> [Parts of the exercise]
(A) According to the explanation of C# lambdas, what do we tend to call the unnamed method stored in the variable?
(B) Pick up the explanation of storing methods in C# variables right after its final sentence and keep it going.

::: Source document

This feels a lot more like behavior I've run into with a property that instantiates a new instance of an object
Your feelings are correct
As a preface to this answer I want to point out that in C# we can store methods inside variables like we can store data:
var method = () => new MyObj();
The () => new MyObj() is the "method"; it has no name, takes no parameters and returns a new MyObj. We don't actually refer to it as a method, we tend to call it a lambda, but for all intents and purposes it behaves like what you're familiar with as "a method":
public MyObj SomeName(){
return new MyObj();
}
You can probably pick out the common parts- the compiler guesses the return type, provides a name for it internally because we don't care and when it's a single statement that produces a value, the compiles fills in the return keyword for us too. It's a very compact method logic.
So, back to this variable called method:
var method = () => new MyObj();
You could run it like:
var myObj = method.Invoke();
You could even remove the Invoke word and just write method(), but I'll leave Invoke in for now, for clarity. When invoked the method will run, return a new MyObj data and that data would be stored in myObj..
So, most times when we code, a variable stores data but sometimes it stores a method, and this is handy..

::::::
::: Extracted entries

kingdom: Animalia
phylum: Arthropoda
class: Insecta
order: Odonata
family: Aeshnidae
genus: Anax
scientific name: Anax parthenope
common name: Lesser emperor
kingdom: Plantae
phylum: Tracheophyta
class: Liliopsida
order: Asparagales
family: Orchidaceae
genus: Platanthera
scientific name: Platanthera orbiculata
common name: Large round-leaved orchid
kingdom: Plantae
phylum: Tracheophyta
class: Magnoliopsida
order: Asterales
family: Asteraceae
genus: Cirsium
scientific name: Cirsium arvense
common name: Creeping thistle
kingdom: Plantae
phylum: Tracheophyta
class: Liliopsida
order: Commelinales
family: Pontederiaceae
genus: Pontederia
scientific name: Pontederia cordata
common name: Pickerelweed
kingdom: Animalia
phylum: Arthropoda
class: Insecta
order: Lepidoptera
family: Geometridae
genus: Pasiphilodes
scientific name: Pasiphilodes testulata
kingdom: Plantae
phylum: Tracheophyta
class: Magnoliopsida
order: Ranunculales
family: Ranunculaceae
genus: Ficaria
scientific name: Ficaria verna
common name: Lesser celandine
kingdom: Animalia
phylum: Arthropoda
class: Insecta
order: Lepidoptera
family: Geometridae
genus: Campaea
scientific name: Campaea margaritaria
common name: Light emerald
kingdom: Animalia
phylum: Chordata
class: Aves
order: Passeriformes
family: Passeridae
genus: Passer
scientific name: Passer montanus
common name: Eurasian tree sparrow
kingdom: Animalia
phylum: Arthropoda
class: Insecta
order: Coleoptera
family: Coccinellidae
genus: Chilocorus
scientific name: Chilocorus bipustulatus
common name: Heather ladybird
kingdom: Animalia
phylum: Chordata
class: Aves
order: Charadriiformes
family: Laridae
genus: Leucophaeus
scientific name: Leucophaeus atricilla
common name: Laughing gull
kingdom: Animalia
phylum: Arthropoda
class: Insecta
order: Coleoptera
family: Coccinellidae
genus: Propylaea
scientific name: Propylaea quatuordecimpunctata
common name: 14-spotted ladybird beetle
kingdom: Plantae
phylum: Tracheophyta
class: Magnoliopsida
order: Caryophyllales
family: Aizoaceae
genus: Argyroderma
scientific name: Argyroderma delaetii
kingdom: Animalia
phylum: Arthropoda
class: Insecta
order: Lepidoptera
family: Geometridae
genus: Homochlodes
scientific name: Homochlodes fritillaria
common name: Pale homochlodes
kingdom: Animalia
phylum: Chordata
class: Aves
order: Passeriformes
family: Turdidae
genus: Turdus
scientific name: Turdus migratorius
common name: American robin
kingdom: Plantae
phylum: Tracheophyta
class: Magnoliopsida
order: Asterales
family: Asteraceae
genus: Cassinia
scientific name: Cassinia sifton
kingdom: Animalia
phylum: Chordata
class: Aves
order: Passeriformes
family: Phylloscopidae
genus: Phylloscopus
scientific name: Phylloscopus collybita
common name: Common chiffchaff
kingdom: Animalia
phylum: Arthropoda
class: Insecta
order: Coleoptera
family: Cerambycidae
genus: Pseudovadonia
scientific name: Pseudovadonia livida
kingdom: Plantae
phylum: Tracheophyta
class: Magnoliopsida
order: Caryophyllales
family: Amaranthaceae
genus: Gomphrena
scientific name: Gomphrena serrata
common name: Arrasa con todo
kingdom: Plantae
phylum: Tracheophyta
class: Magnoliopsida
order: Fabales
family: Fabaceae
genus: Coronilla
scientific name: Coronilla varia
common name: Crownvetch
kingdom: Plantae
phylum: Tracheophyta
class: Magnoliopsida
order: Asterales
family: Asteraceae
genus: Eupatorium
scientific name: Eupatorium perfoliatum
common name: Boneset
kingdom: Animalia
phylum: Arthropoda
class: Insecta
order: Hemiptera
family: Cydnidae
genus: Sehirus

::::::

> [Solved tasks]
(A) A lambda.

(B)
When you make a LINQ Select it requires you to give it a method that it will run every time the resulting enumerable is enumerated:
var enumerable = new []{1,2,3}.Select(x => new MyObj());
It doesn't run the method x => new MyObj() you give at the time you call Select, it doesn't generate any data; it just stores the method for later
Every time you loop over (enumerate) this it will run that method (x => new MyObj()) up to 3 times - I say up to, because you don't have to fully enumerate but if you do, there are 3 elements in the array so the enumeration can cause at most 3 invocations of the method.
LINQ Select doesn't run the method and grab the data - it effectively creates a collection of data-providing methods rather than a collection of data
Conceptually it's like Select produces you an array of full of methods:
var enumerable = new[]{
() => new MyObj(),
() => new MyObj(),
() => new MyObj()
};
You could enumerate this and run these methods yourself:
foreach(var method in enumerable)
method.Invoke();
Your Alter() ran the enumeration (did a loop), got each new object returned from each method, modified it, then it was thrown away. Conceptually your Alter method did this:
foreach(var method in enumerable)
method.Invoke().Name = 5;
The method was run, a new MyObj was made with some default value for Name, then Name was changed to 5, then the object data was thrown away
After your Alter was done with you enumerated it again, new objects were made again because the methods were run again, the Name was of course unaltered - new object, no changes. Nothing here is geared up to remember the data being generated; the only thing that is remembered is the list of methods that generate the data
When you put a ToList() on the end, that's different - ToList internally enumerates the enumerable, causes the methods that generate the objects to be run but critically it stashes the resulting objects in a list and gives you the list of objects. Instead of being a collection of methods that provides values, it's a collection of values that you can alter.
It's like it does this:
var r = new List<MyObj>();
foreach(var method in enumerable)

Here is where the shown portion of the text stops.